Mathieu Bouchard matju at artengine.ca
Sun Dec 23 19:50:04 CET 2007


On Sun, 25 Nov 2007, Charles Henry wrote:

> On the signals level, we could have a non-linear manifold in a Hilbert 
> space.  Sets of functions with constant total energy and identical 
> pitch, for example.  Then, psychoacoustics represents the map of this 
> space into timbre space (a psychological space).

Functions with constant total energy are a convex space. This is like a 
linear space except it changes one rule: in a vector space, if a,b are 
scalars and x,y are vectors, then ax+by is a vector.

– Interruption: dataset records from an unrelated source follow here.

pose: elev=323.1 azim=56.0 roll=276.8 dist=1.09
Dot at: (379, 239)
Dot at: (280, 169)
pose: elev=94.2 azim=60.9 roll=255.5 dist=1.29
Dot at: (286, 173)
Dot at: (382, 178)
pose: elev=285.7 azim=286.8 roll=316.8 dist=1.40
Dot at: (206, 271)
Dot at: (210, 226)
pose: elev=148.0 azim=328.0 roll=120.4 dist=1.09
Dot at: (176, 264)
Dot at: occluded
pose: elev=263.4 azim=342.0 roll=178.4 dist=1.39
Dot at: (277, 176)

In a convex space, 
there's the additional restrictions that a+b=1 and a>=0 and b>=0, so that 
you can only blend vectors together by various ponderations, without 
adding any gain. In 2-dimensional space, any base of a convex space 
generates a convex polygon (polyhedron if 3-dimensional space instead).

>> If you are using the affine space, you can't simply add and you can't
>> simply multiply by a scalar: instead, the fundamental operation is the
>> convex sum of "vectors": as a single operation, you add together any
>> number of vectors, weighted, where the total weight has to be 1, so that
>> the amplitude of the fundamental sticks to 1.
> This makes good sense to me.  The operators on this space are still a
> little fuzzy, though.

Actually, note the difference with convex space: in an affine space, you 
are not restricted to a>=0 and b>=0. I can only call the latter a convex 
sum because energy is nonnegative. (Btw, are the values in the vector 
supposed to be energy values or amplitude values?)

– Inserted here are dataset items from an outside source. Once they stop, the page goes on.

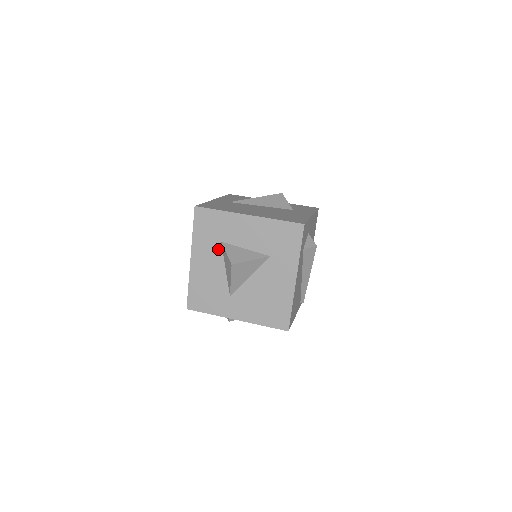
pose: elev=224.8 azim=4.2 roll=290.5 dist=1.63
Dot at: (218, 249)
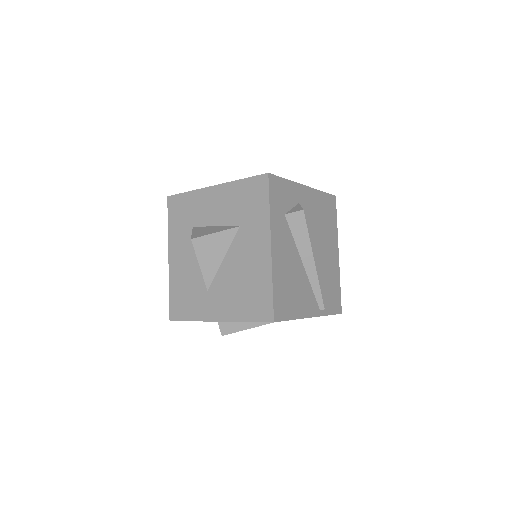
Dot at: occluded
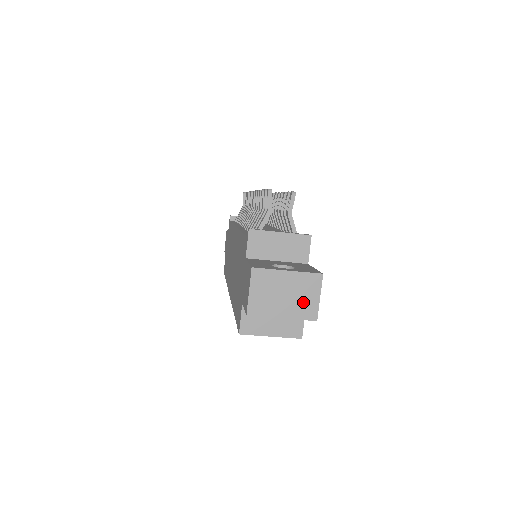
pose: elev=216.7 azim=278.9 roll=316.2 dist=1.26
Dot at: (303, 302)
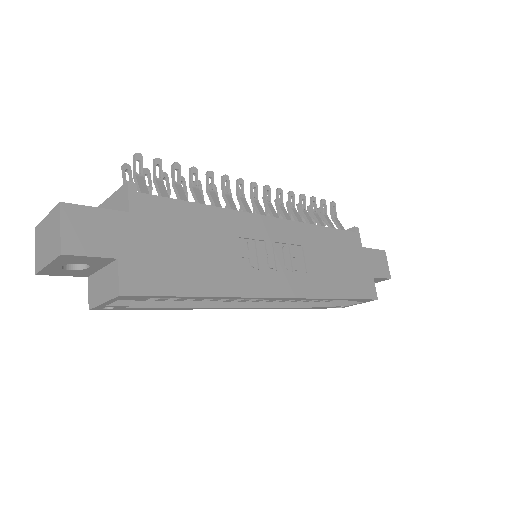
Dot at: (54, 240)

> suppose f(t) is a complex tone with frequencies of 100, 200, 300, 400, 
> 500 and g(t) has frequencies of 100, 200, 330, 400, 500 Then, when we 
> mix the two tones together there is dissonance between the frequencies 
> of 300 and 330, which wasn't present in either of the two tones.

Dissonance is a somewhat complicated operation, imho. How you compute it? 
It's definitely non-linear. It could be a quadratic form, perhaps. Think 
of it as a matrix sandwiched between twice the same vector so that the 
result is a scalar. e.g. diss(x) = x'*A*x, where apostrophe means 
transpose. What would be a good A ?

Forget the matrix syntax, because this vector space is R^R... but matrix 
ideas can be mapped to functions. What's the dissonance function A(i,j) 
for two frequencies i,j? Or maybe A(i,j,w) where w is the window size that 
the dissonance is relative to. I guess that there are many valid and 
useful dissonance functions, depending on taste.

   diss(x) = integral of integral of A(i,j)*x(i)*x(j) di dj

> By infinity, I mean, can we take a harmonic complex tone and change the 
> amplitudes of the partials, to achieve any given sharpness/dullness of 
> the tone?  Essentially being able to increase the central moment of 
> spectral denisty without bound.

This looks like a job for equalisers... but it requires a signal 
that has infinitely many partials.

> Bounded in terms of the dimensions of timbre.  For example, dissonance. 
> Can we have a tone which is maximally dissonant?  Are there boundaries 
> on the other dimensions of timbre?

Apart from A(i,j)=A(j,i) and A(i,i)=0, I don't have much knowledge of what 
would make a good dissonance function. I can't tell what's maximally 
dissonant without having a dissonance function first.